Tales from the Trenches

Posted by in 2021 Spring/Summer

Alumni Highlight

Earlier this year the Nursing Alumni Committee invited alumni to tell their stories about COVID. Below are three of the stories that were shared.

I have been impressed by my students’ desire to be part of a new era of HCA learning and progressing in these pandemic times. Not one of them gave up their clinical placements and my new group also shows great excitement to enter this new field. As well I admire the staff who work at this facility who day in and day out show up for their residents even in the face of no vaccines. You can see their love and care for the residents. It brings tears to my eyes to see their strength, courage and determination to carry on in times that are uncertain and could put them at risk as well as their loved ones. Each one follows the proper work procedures that makes a difference! Now with a vaccine we can breathe a bit easier than before. Much love to those on the front lines each day and much admiration for our health care heroes.

Sandy Khun
BSN 1998
Health Care Assistants Lab and Clinical Instructor
and Contact Notifier for BC Centre for Disease Control

At the beginning of the Pandemic I was working in the OR and PACU. Our team was already working short due to chronic staffing issues as well as we did not have a manager and our CPL went on maternity leave early in the summer. Process and PPE requirements seemed to be changing almost daily at times as new information was disseminated and our nursing team really pulled together to provide the best care possible for our patients in the safest way we could. We were fortunate to have had few to no cases in our community up until the fall/beginning of winter. Since January, however, there has been a marked increase in cases in Prince Rupert.
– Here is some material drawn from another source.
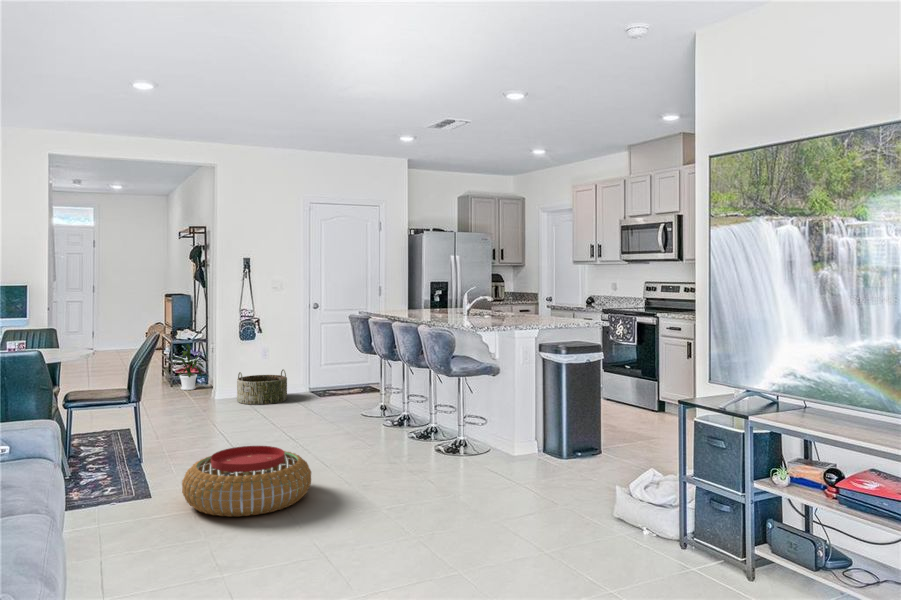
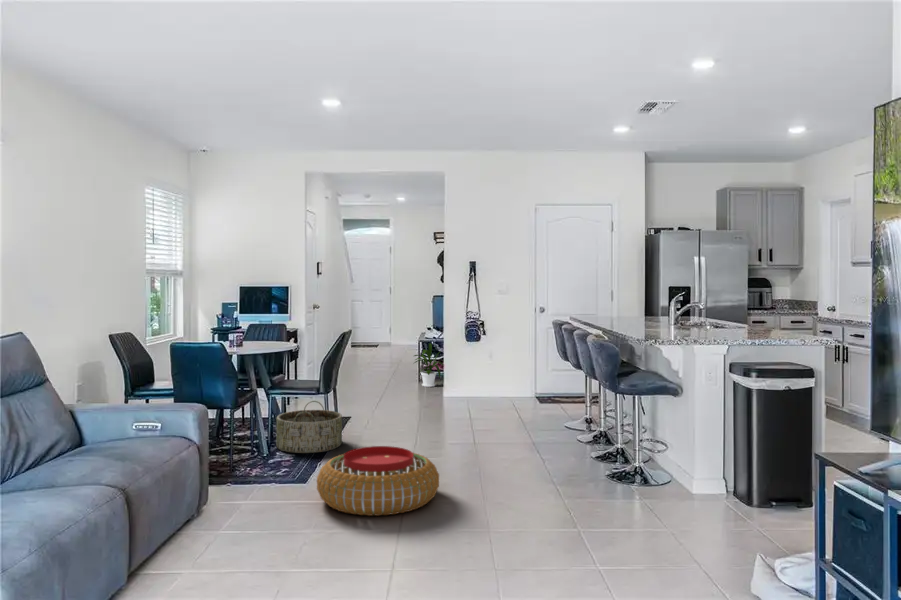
basket: present [237,369,287,405] -> present [276,401,342,453]

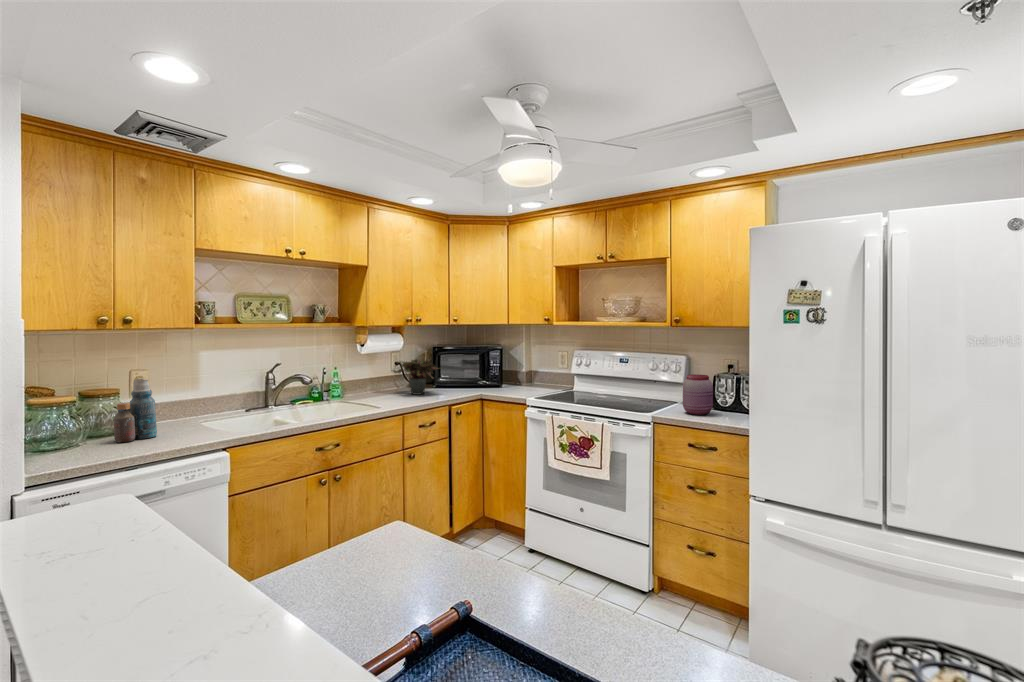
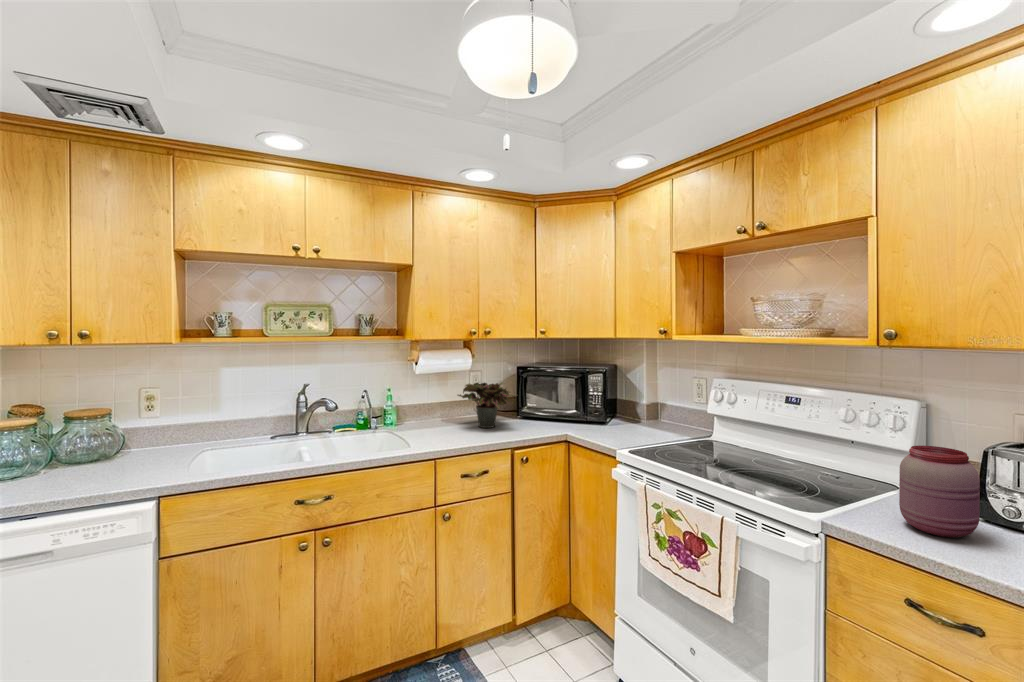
bottle: present [114,378,157,443] -> none [57,401,116,477]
OR staff were directly affected and exposed by other staff who came to work when ill as well as patients who had screened “green” for COVID-19 per the BCCDC surgical screening tool, but who later turned out to have been positive. Through it all, the OR team has shown tremendous resilience and I am honoured to have worked with them. Despite a recent move to a new position in Oncology, I still consider myself a part of the OR team and am proud to be so.

Lauren Payne
BSN 2009
Front line RN – Oncology

In November of last year I was redeployed to support contact tracing efforts for COVID-19. It was very challenging work that really enforced Dr Bonnie Henry’s messaging that ‘we are all living our own pandemic’. I spoke to people who were very grateful, I spoke to people who were very angry and I spoke to so many people who were each in a different situation. I’ll never forget one call I had where the person I was informing to isolate was very distraught. They were completing their final practicum of their education program to become a teacher. The two-week isolation as a close contact to a case made it so that they would miss the last two weeks of their practicum and have to repeat the term. This student did not have the finances to repeat the term and was in tears over the phone. While my role was to review their isolation dates, clarify the meaning of isolation and ensure they seek medical attention if needed, I found myself on the SFU Student Services website trying to help this student navigate the process to find support for their specific context. I can only hope that the program was compassionate enough to find another way to support this student to complete their practicum and find adequate support through the Student Services department.